Islington Council has no single system in place to record homeless deaths, but they are flagged up if the death is reported or the person was known to housing teams.
Government guidance issued in August stated all homeless deaths should be investigated.
In Islington, they are not automatically subject to a safeguarding adults review, but other types of review may be held and the council encourages referrals.
The council’s housing chief Cllr Diarmaid Ward said: “The council is deeply concerned about the deaths of any homeless person and has been calling for a joined-up, national approach to recording homeless deaths for some time. We welcome the announcement by the Office of National Statistics that it will begin recording and producing data on this.
“We also call on the Government to properly fund help for homeless people, and to change the national rules around funding so that vulnerable people such as Neculai Popa, whose death was deeply felt by people in Islington, are not penalised for being poor.
“We are continuing to work hard with specialist agencies and charities to help people into secure, safe accommodation with the support they need.”
Homeless deaths: The national picture
At least 449 people have died homeless in the last year all across the UK, more than a person a day, the Bureau of Investigative Journalism found.
They include a former soldier, an astrophysicist and a travelling musician. Some were found in shop doorways in the height of summer, others in tents hidden in winter woodland.

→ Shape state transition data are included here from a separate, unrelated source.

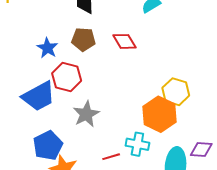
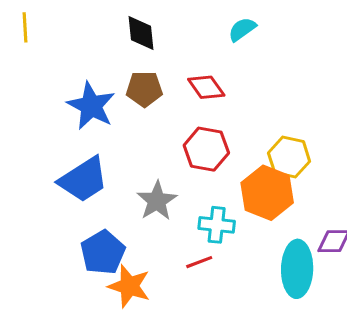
blue star: (47, 48) -> (91, 106), size x1.5
red hexagon: (67, 77) -> (206, 149), moved
cyan cross: (137, 144) -> (217, 225), moved

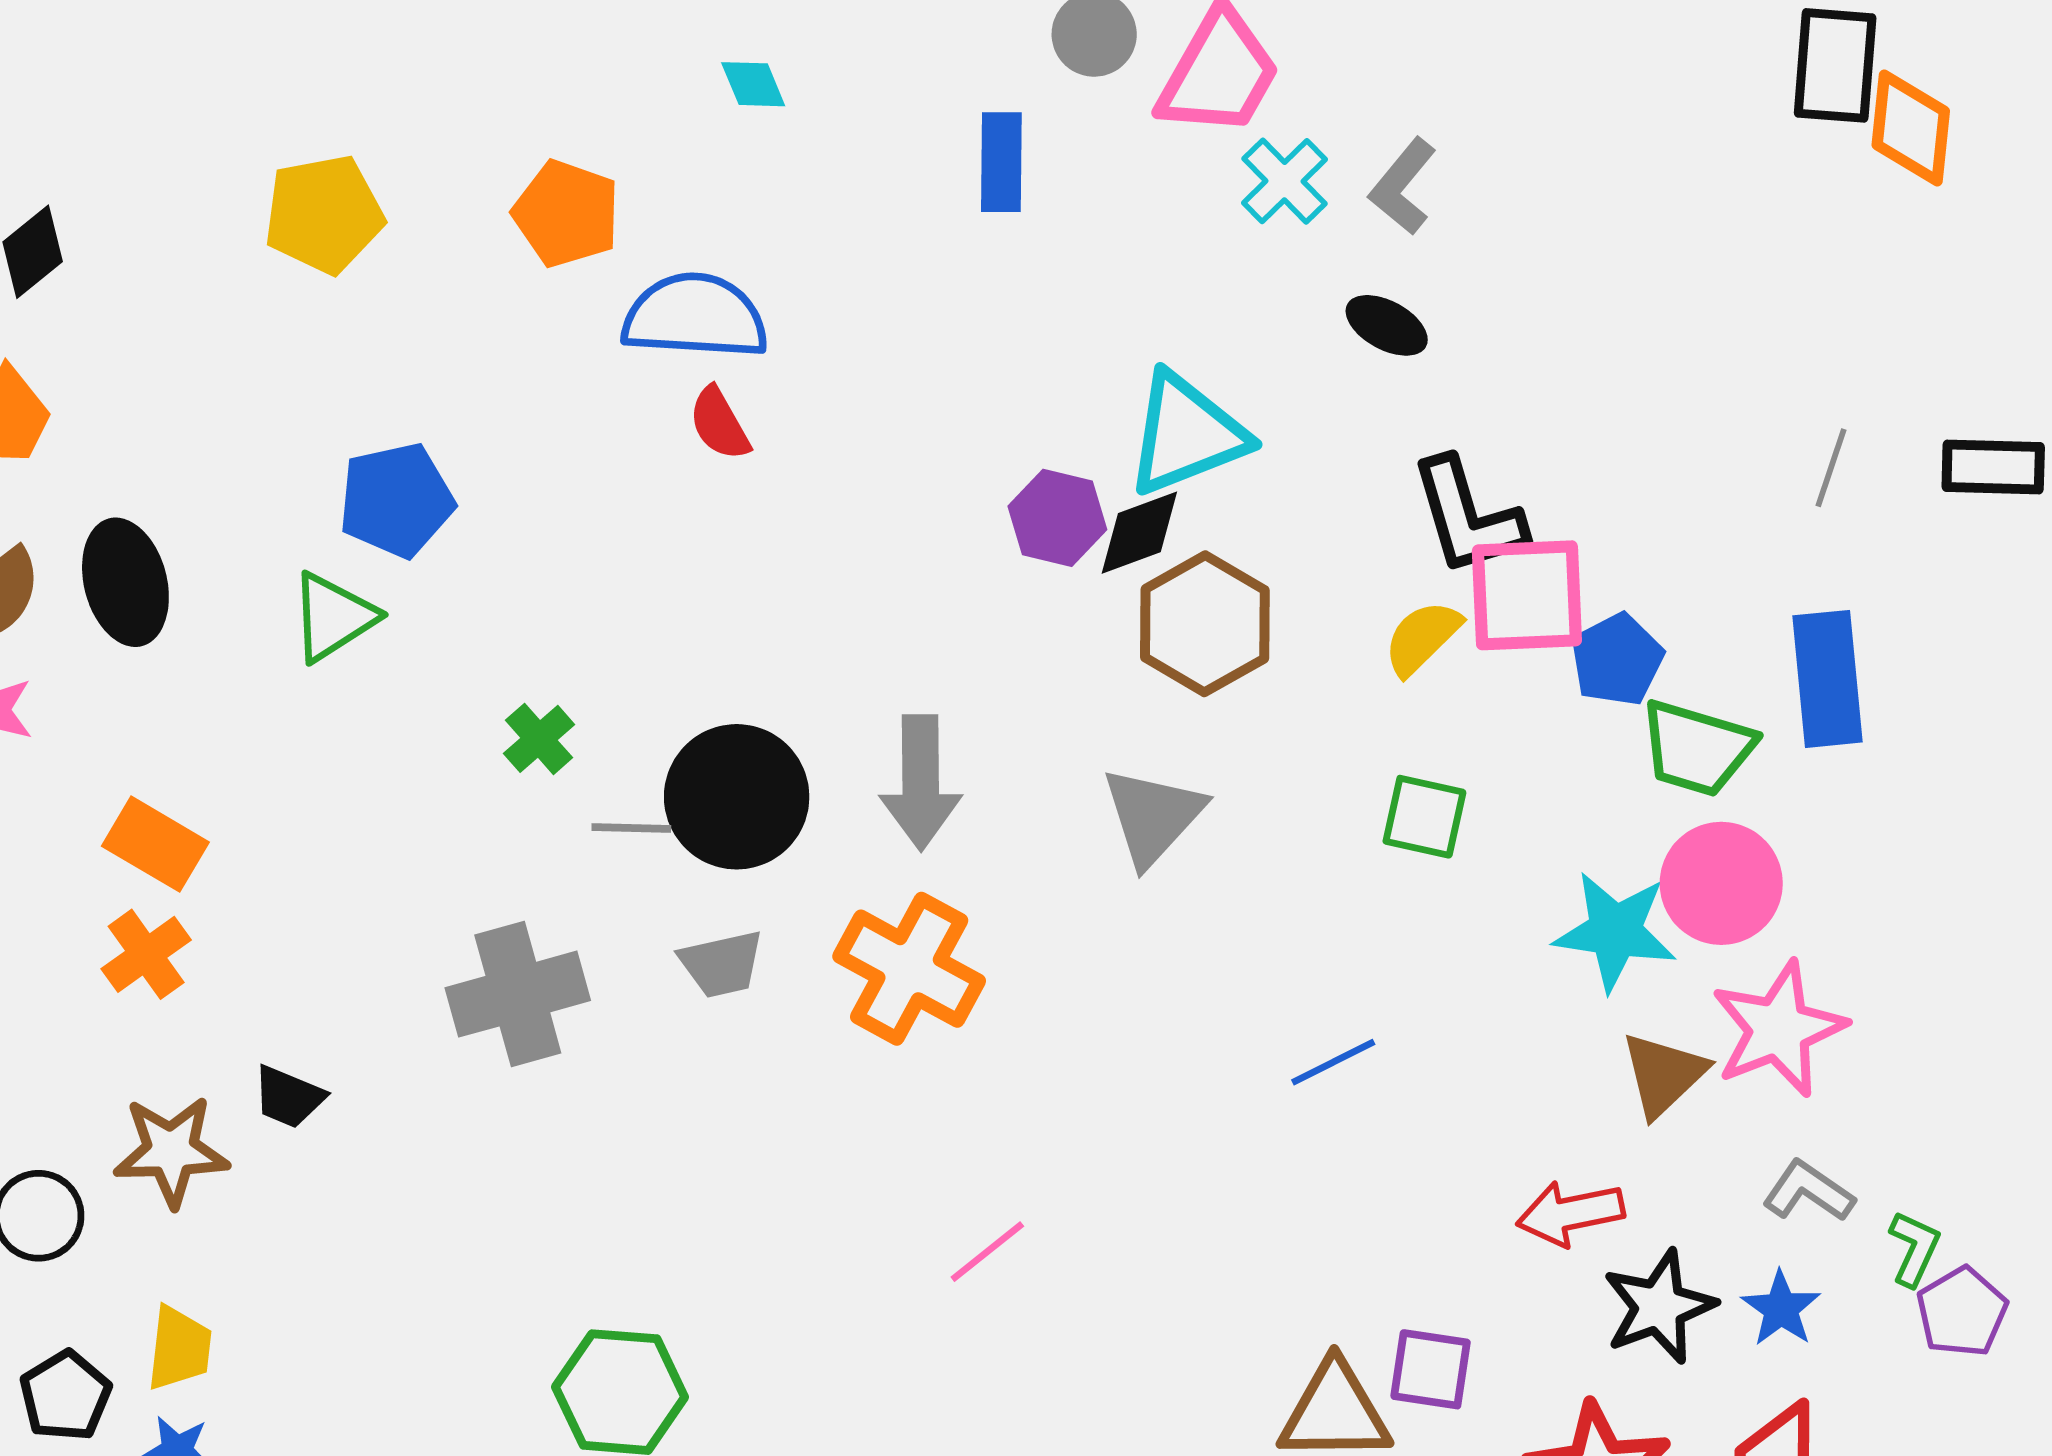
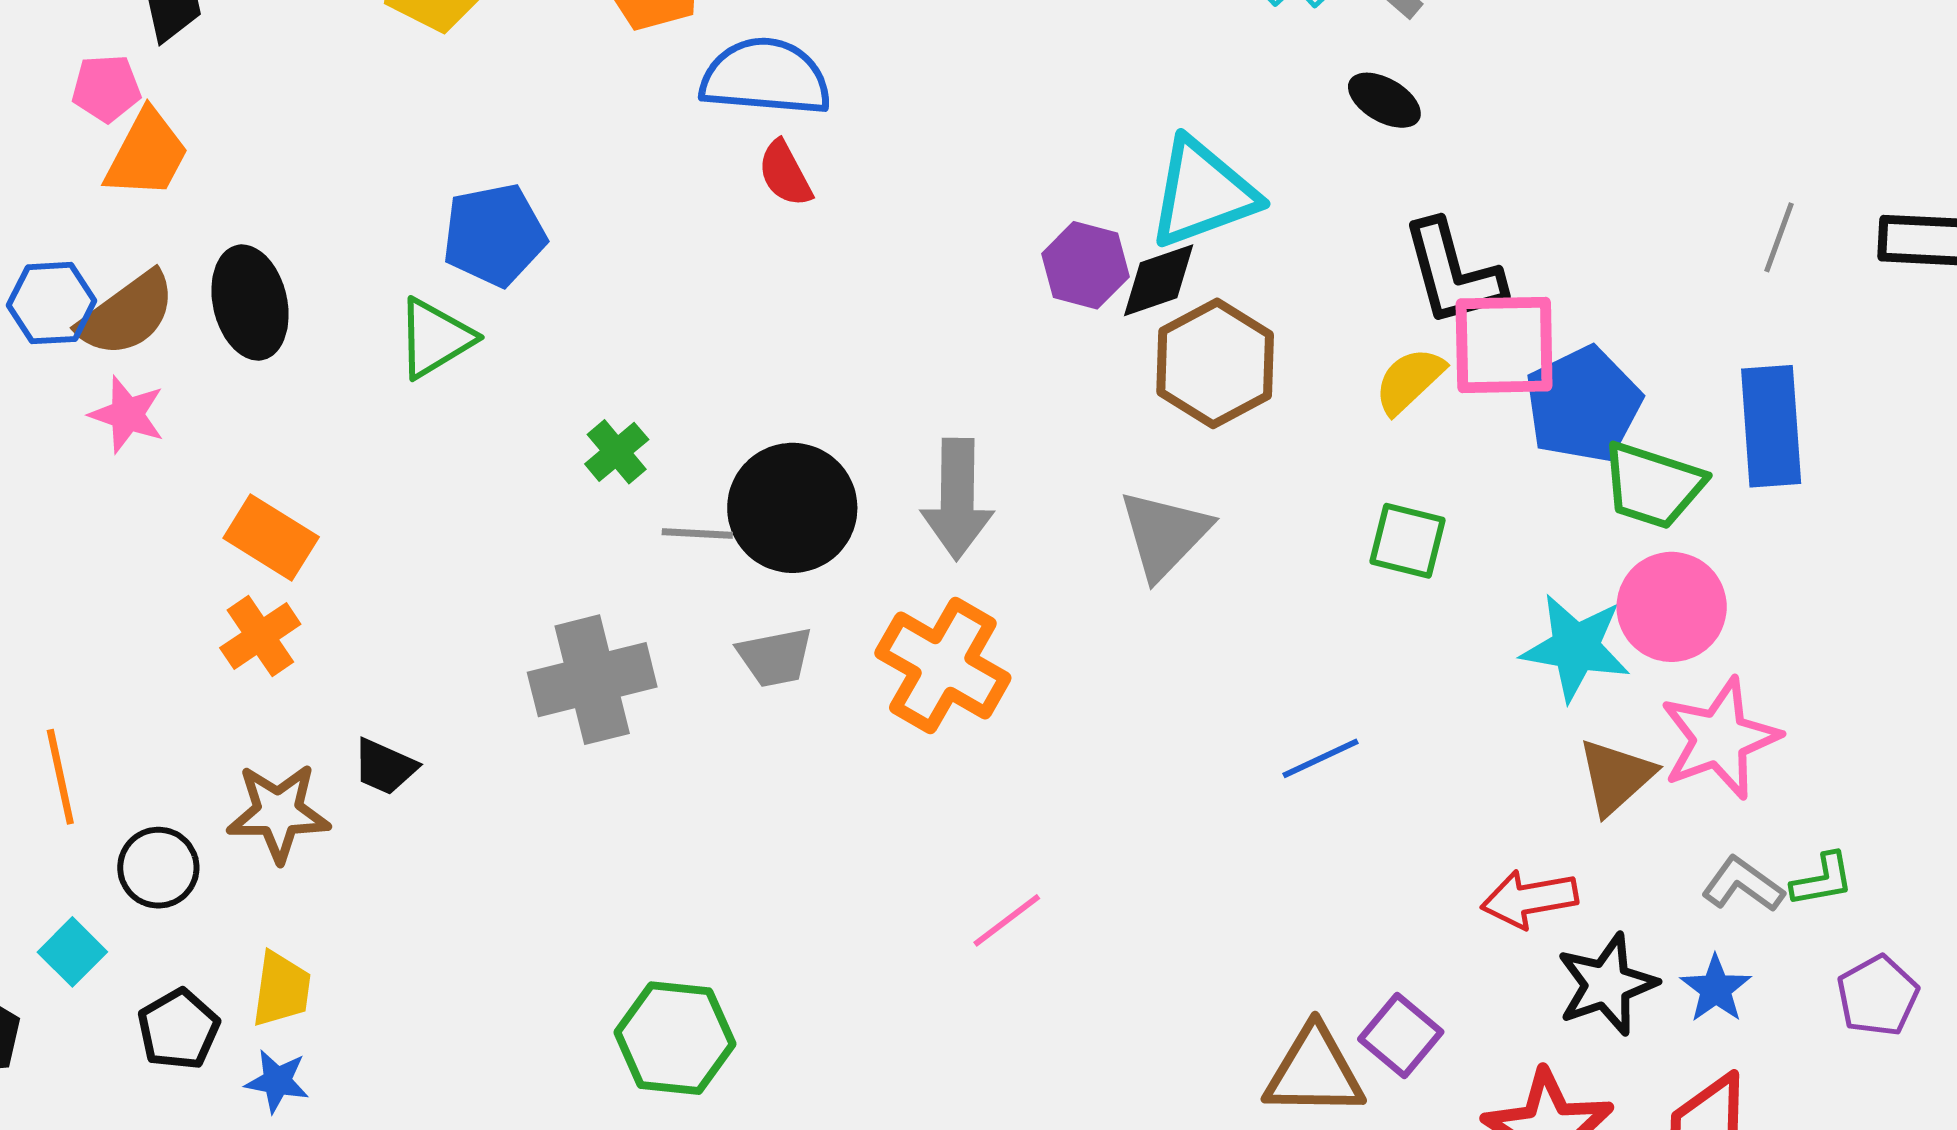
blue pentagon: (1617, 660) -> (1583, 404), size x1.4
green L-shape: (1914, 1248) -> (1822, 880), moved, turned 54
purple square: (1431, 1369) -> (1401, 1035), turned 30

Some were sent, terminally ill, to dingy hostels and yet others saw out their last days in hospital beds. Some lay dead for hours, weeks or months before anyone found them. Three men’s bodies were so badly decomposed by the time they were discovered that forensic testing was needed to identify them.
They died from violence, drug overdoses, terminal illnesses and suicide. One man’s body showed signs of prolonged starvation.

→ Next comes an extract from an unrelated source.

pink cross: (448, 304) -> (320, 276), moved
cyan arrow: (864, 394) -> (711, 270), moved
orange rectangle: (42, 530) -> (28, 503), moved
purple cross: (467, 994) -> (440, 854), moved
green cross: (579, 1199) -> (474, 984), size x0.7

Lord John Bird, founder of The Big Issue, said: “This is the worst indictment against street-dwelling I’ve heard in years. The streets are a place where neglect kills. Death on our streets is a human rights abuse too far.”

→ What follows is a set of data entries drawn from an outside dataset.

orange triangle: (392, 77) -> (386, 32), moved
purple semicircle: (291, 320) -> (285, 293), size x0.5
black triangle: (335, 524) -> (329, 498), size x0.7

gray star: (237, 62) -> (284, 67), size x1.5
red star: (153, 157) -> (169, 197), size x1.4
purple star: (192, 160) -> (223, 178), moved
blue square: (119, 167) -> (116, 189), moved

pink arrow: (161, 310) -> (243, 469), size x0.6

Jon Sparkes, chief exec of UK homeless charity Crisis, said: “Behind these statistics are 449 unique human beings.
“Not only will 449 families or significant others have to cope with their loss – they will have to face the injustice that their loved one was forced to live the last days of their life without the dignity of a decent roof over their head, and a basic safety net that might have prevented their death.
“Not only has it happened, but troublingly, it has happened unchecked.”
When a homeless person dies, it can be difficult for those that knew them to find out what has happened.
Police can only search their logs with a precise date and location, and the arcane electronic system used by London’s coroners means they can only conduct a search of the public record if a full name is given.
A memorial service for the homeless organised by St Martin-in-the-Fields and London-wide charity Housing Justice will be held at the church in Trafalgar Square on November 8. The four men whose deaths we have learned of in Islington are among those whose names are due to be read out.